Surfer. Shark Tamer. Fire Walker. Explorer. Teenager. Hero.
Five centuries ago, on the island now called Hawaii, there was a kingdom filled with adventure, beauty, and magic.
When 16-year-old Prince Ailani and his brother Nahoa trespass on a forbidden burial ground and uncover an ancient tiki mask, they unleash a thousand-year-old curse that threatens to destroy their tropical paradise.
As warring factions collide for control of Oceana, it sparks an age-old conflict between rival sorcerers that threatens to erupt - just like Mauna Kea, the towering volcano.
With the help of his ancestral spirit animals, his shape shifting sidekick, and a beautiful princess, Prince Ailani must overcome his own insecurities, a lifetime of sibling rivalry, and a plague of cursed sea creatures brought forth by the tiki's spell. Can peace be restored to the kingdom? Can Prince Ailani claim his rightful place as the future king of Oceana?
Two brothers, but only one can rule.
I received a free copy of the audiobook for an honest review.
The Kingdom of Oceana is based on the Hawaiian Islands five centuries ago. Prince Ailani is the second born to the king of the Big Island and Ailani has always assumed that his older brother, Nohoa, will become the next king. The brothers are typical brothers with the older one picking on the younger one.
It is easy to envision the beautiful Hawaiian setting as this story unfolds. The author does a great job of describing it. There are also Hawaiian myths and legends included which makes it more interesting.
The Kingdom of Oceana begins with Ailani and Nohoa unleashing a centuries old curse but there are also tensions building between the island kingdoms, as well as odd occurrences in the ocean. With so much happening, and the kingdom needing all the warriors they can get, the princes are sent on a vision quest to find their spirit animals. The brothers help each other but there is even more tension between them now that there is a princess whom they both like. There’s adventure, adversity, legend, love, and suspense and it all builds up to a surprising ending.
The narrator choice was a good one. The story is told from Ailani’s POV and the narrator has the perfect accent for it (whether it’s real or not, it’s perfect).
I definitely recommend this book for middle school readers and older. I think adults will like it as much as the younger readers.

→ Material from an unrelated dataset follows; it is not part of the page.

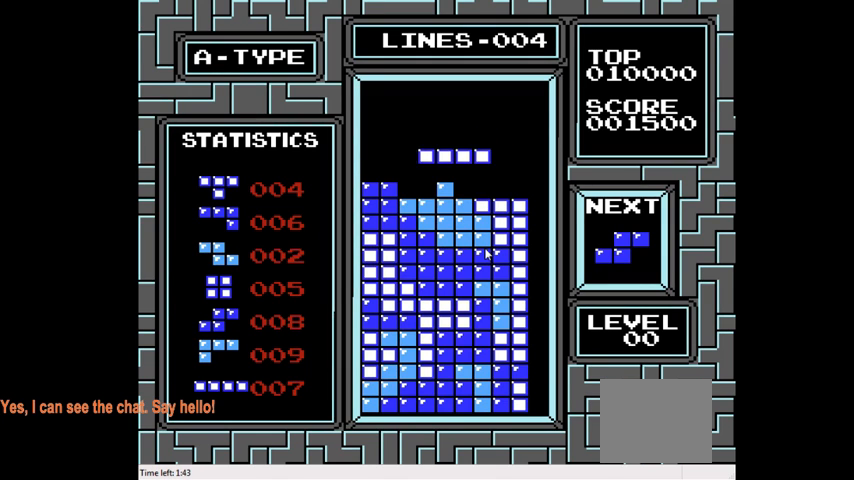
{"buttons": [], "right_stick": "center", "events": [[100, "DPAD_RIGHT", "up"], [267, "DPAD_RIGHT", "down"], [367, "DPAD_RIGHT", "up"]]}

Just a couple of days ago, I was sent study guides that go along with this book. They are great! One is titled Earth Science and the other Humanities. Both contain a lot of information about the Hawaiian Islands, discussion questions for classes, and even some multiple choice questions. These would make great resources for a class studying Hawaii and the book could be tied into the studies as well.
Any additional comments?
I received this book for free in exchange for an honest review. This does not affect my opinion of the book or the content of my review.
I love Hawaii. I love the island culture, the delicious breeze that always smells like coconut, and the beautiful landscapes. So reading this book was a little bit of a nostalgic vacation for me, and that made it a fun selection.
I enjoyed the descriptions of the lands and the people, as well as the ancient curse and Kahuna magic. The relationship between the islanders and the animals was lovely, and the spirit animal aspect was interesting as well.
This story is about two brothers, sons of a King, and an ancient curse that threatens the people. Nahoa is the firstborn, the expected heir with his tough-guy demeanor and ego. Ailani is the younger of the brothers, who is driven to do the right thing and to protect the precious sea creatures as well as their lands and people.
There is a lot of sibling rivalry in this book – it got to be a bit much for me. They are both still young, so it makes sense their antics would be so juvenile, but sometimes it felt like the conflict between the brothers was driving more of the book than the main conflict of the ancient curse.
I did like Ailani and his determination to dig into the problems and bring them to light and be the savior. I did wonder at why the Kahuman sent Ailani on such dangerous journeys alone. Surviving and succeeding would certainly help him overcome his insecurities and build his character should he become King one day, but he is still just a boy.
An issue I had with the book is the pacing. So much happened in this short book, and many things felt rushed, while some scenes seemed to drag. The ending, specifically, just happened so fast. While the main conflict was resolved, not all the ends were tied up. I did later find out this is meant to be a series, but while I was reading, I thought this book was a standalone debut.
I read the audio of this book and thought it was well done. The accents added to the cultural experience of this read, which is always a fun thing.
I overall did enjoy this book but felt like there were a few scenes that would benefit from some more storytelling and plot development.